SOURCE MATERIAL:
------------------------------------------------------------------------
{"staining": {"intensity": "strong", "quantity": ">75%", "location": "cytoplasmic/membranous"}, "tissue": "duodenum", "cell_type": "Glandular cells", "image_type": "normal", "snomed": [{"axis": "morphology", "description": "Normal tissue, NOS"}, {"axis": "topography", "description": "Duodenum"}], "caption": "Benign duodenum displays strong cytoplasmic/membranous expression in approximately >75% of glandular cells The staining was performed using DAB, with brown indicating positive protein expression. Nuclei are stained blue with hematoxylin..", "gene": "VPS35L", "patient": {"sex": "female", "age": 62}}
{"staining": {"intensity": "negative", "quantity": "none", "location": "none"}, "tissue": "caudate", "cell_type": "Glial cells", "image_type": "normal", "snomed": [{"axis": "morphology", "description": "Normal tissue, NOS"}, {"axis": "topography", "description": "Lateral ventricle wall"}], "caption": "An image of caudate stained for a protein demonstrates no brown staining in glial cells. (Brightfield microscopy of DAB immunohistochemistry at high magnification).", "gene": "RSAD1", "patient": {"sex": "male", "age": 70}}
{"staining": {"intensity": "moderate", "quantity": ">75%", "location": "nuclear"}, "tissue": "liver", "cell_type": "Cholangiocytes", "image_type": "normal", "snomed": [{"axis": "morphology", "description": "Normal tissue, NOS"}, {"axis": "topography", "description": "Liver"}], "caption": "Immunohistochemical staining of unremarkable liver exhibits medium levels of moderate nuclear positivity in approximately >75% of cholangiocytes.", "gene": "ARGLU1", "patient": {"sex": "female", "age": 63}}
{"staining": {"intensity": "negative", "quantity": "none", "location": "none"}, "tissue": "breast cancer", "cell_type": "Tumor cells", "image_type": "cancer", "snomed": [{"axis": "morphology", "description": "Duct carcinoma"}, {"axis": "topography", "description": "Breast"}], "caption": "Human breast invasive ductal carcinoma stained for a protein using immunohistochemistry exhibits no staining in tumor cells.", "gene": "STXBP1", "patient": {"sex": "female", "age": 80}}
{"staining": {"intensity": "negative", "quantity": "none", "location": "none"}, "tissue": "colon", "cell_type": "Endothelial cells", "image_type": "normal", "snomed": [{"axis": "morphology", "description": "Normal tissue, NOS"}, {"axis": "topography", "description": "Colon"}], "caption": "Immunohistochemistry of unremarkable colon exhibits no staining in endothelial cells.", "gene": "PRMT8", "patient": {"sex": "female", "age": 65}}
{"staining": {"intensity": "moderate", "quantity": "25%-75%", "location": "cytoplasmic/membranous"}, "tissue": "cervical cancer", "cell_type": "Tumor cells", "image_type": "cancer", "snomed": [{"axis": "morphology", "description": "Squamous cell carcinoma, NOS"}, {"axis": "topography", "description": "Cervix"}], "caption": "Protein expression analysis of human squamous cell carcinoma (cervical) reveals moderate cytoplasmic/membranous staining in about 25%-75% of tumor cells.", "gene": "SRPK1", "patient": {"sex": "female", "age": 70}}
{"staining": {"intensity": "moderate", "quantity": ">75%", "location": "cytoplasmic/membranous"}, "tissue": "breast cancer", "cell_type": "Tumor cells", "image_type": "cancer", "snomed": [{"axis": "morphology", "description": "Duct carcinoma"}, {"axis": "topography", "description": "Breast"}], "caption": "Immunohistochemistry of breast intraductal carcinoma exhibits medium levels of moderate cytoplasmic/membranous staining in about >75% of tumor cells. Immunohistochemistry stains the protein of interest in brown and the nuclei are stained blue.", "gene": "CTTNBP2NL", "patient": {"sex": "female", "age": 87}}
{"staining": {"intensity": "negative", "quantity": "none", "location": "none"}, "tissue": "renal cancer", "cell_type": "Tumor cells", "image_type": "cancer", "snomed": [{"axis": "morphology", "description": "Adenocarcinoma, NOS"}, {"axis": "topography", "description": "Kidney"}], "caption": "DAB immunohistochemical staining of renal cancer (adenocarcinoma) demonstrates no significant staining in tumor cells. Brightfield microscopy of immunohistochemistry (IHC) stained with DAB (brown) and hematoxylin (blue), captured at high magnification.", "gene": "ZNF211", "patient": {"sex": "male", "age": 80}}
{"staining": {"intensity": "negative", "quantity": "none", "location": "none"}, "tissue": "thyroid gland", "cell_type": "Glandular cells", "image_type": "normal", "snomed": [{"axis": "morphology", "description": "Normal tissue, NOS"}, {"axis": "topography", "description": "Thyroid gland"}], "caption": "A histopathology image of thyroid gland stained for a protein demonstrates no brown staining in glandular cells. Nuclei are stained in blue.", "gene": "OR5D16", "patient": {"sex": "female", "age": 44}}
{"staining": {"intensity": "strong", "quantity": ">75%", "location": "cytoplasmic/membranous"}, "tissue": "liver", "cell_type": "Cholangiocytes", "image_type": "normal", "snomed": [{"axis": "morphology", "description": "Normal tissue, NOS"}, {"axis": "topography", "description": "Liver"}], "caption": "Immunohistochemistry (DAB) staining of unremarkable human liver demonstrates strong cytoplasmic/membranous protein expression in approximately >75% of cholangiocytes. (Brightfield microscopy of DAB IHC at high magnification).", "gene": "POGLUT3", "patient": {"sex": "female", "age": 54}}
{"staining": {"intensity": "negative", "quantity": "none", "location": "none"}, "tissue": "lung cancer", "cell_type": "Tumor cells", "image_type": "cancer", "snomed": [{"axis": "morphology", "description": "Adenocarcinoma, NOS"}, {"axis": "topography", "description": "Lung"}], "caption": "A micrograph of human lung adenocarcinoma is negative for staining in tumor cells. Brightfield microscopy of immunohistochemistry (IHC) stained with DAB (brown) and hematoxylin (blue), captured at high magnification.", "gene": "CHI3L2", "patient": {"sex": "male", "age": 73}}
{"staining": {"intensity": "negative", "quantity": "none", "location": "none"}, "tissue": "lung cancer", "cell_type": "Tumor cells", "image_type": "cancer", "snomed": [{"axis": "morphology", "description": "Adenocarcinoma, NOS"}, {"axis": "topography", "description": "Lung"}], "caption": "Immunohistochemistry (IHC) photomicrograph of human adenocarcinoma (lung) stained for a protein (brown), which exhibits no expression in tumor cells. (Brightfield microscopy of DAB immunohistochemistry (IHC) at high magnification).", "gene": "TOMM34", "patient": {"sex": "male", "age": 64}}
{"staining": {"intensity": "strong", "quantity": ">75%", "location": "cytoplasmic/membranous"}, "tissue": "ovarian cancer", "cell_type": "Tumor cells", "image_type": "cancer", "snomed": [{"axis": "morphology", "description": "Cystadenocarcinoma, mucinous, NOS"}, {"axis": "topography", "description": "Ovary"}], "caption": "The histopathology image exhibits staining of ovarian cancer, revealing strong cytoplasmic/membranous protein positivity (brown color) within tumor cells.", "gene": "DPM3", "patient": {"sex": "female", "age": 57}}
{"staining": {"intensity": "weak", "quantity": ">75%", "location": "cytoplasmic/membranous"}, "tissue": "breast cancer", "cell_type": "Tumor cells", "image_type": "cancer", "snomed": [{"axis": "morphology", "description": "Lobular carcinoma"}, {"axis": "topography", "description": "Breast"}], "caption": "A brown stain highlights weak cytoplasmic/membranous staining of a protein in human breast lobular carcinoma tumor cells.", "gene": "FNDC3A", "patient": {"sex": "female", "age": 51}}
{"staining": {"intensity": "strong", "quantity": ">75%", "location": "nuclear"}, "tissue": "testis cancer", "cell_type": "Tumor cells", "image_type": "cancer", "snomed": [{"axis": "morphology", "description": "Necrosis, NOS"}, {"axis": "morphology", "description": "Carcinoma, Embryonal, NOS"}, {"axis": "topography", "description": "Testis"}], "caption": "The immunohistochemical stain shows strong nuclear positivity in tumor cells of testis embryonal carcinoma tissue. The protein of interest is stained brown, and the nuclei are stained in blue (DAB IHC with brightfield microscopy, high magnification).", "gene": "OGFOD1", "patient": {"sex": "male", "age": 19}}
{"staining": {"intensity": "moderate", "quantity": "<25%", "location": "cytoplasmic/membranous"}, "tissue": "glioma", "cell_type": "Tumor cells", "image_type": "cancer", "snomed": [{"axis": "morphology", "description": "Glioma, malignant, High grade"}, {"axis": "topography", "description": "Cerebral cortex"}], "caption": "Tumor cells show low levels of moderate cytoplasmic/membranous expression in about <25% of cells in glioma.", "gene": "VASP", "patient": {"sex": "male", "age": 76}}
------------------------------------------------------------------------
ABOUT THIS TASK: Check each line of the material for the word "medium". Copy the ones that have it.

SOLUTION BELOW:
{"staining": {"intensity": "moderate", "quantity": ">75%", "location": "nuclear"}, "tissue": "liver", "cell_type": "Cholangiocytes", "image_type": "normal", "snomed": [{"axis": "morphology", "description": "Normal tissue, NOS"}, {"axis": "topography", "description": "Liver"}], "caption": "Immunohistochemical staining of unremarkable liver exhibits medium levels of moderate nuclear positivity in approximately >75% of cholangiocytes.", "gene": "ARGLU1", "patient": {"sex": "female", "age": 63}}
{"staining": {"intensity": "moderate", "quantity": ">75%", "location": "cytoplasmic/membranous"}, "tissue": "breast cancer", "cell_type": "Tumor cells", "image_type": "cancer", "snomed": [{"axis": "morphology", "description": "Duct carcinoma"}, {"axis": "topography", "description": "Breast"}], "caption": "Immunohistochemistry of breast intraductal carcinoma exhibits medium levels of moderate cytoplasmic/membranous staining in about >75% of tumor cells. Immunohistochemistry stains the protein of interest in brown and the nuclei are stained blue.", "gene": "CTTNBP2NL", "patient": {"sex": "female", "age": 87}}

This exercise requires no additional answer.